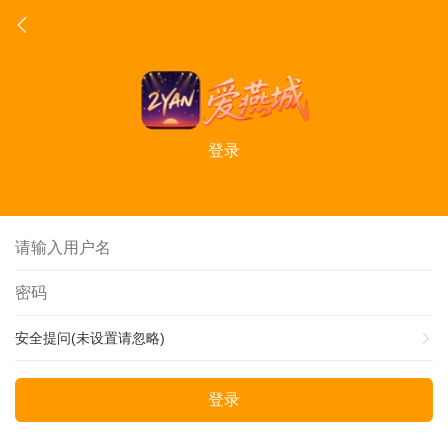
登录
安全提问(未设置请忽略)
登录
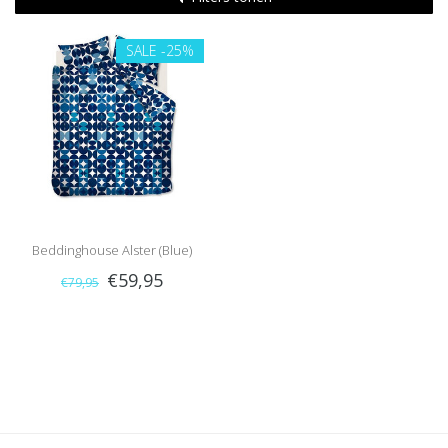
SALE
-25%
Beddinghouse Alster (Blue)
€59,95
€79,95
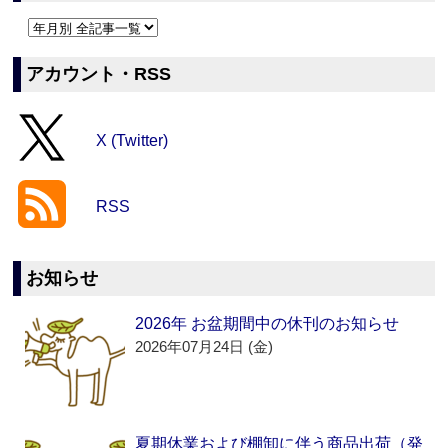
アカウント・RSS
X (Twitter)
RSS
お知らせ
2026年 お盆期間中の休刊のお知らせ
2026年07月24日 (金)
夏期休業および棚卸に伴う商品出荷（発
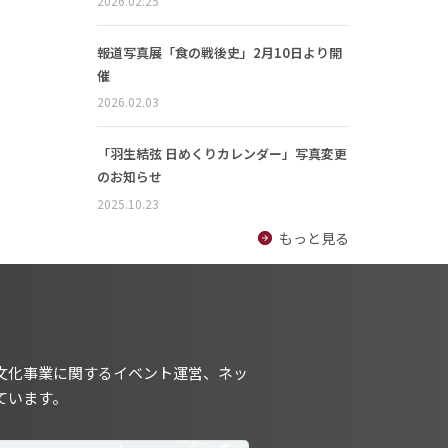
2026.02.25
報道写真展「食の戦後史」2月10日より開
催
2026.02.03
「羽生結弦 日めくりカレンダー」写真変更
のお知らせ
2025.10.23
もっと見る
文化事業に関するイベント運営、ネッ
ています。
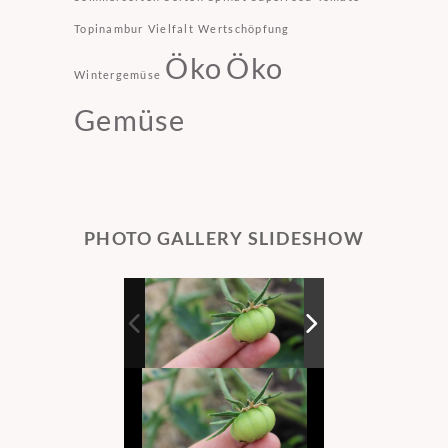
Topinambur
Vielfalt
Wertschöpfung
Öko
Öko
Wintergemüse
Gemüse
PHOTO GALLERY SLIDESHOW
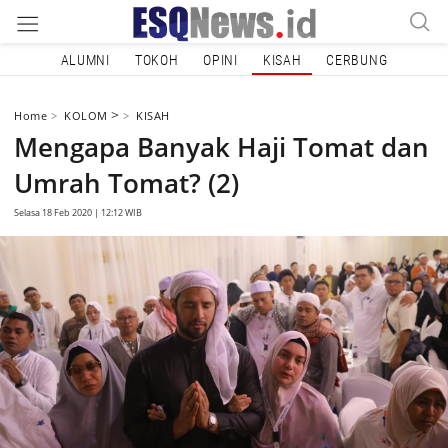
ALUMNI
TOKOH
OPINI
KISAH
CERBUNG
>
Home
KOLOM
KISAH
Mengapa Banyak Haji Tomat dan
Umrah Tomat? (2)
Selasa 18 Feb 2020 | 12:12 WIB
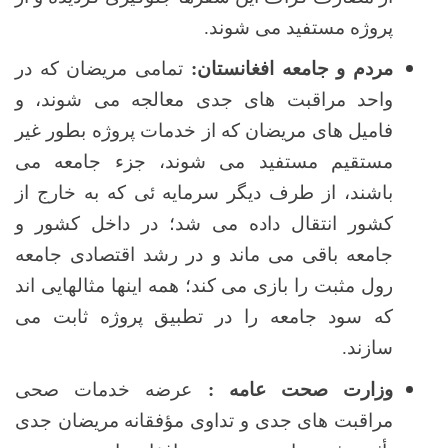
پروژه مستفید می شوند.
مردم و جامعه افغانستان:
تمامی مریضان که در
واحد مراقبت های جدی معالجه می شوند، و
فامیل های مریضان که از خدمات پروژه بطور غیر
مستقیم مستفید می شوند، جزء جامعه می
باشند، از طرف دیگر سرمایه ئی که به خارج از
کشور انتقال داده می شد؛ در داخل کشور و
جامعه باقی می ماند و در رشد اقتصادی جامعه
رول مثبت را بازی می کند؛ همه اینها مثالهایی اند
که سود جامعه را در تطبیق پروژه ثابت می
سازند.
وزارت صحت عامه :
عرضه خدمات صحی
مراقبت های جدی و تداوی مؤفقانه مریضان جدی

▬▬▬▬▬▬▬▬▬▬

Quote the text read from every item above, line for line and unchanged. Leave the pictures out of your answer.

**Reply**:
登录
安全提问(未设置请忽略)
登录
SALE
-25%
Beddinghouse Alster (Blue)
€59,95
€79,95
アカウント・RSS
X (Twitter)
RSS
お知らせ
2026年 お盆期間中の休刊のお知らせ
2026年07月24日 (金)
夏期休業および棚卸に伴う商品出荷（発
2026.02.25
報道写真展「食の戦後史」2月10日より開
催
2026.02.03
「羽生結弦 日めくりカレンダー」写真変更
のお知らせ
2025.10.23
もっと見る
文化事業に関するイベント運営、ネッ
ています。
Topinambur
Vielfalt
Wertschöpfung
Öko
Öko
Wintergemüse
Gemüse
PHOTO GALLERY SLIDESHOW
ALUMNI
TOKOH
OPINI
KISAH
CERBUNG
>
Home
KOLOM
KISAH
Mengapa Banyak Haji Tomat dan
Umrah Tomat? (2)
Selasa 18 Feb 2020 | 12:12 WIB
پروژه مستفید می شوند.
مردم و جامعه افغانستان:
تمامی مریضان که در
واحد مراقبت های جدی معالجه می شوند، و
فامیل های مریضان که از خدمات پروژه بطور غیر
مستقیم مستفید می شوند، جزء جامعه می
باشند، از طرف دیگر سرمایه ئی که به خارج از
کشور انتقال داده می شد؛ در داخل کشور و
جامعه باقی می ماند و در رشد اقتصادی جامعه
رول مثبت را بازی می کند؛ همه اینها مثالهایی اند
که سود جامعه را در تطبیق پروژه ثابت می
سازند.
وزارت صحت عامه :
عرضه خدمات صحی
مراقبت های جدی و تداوی مؤفقانه مریضان جدی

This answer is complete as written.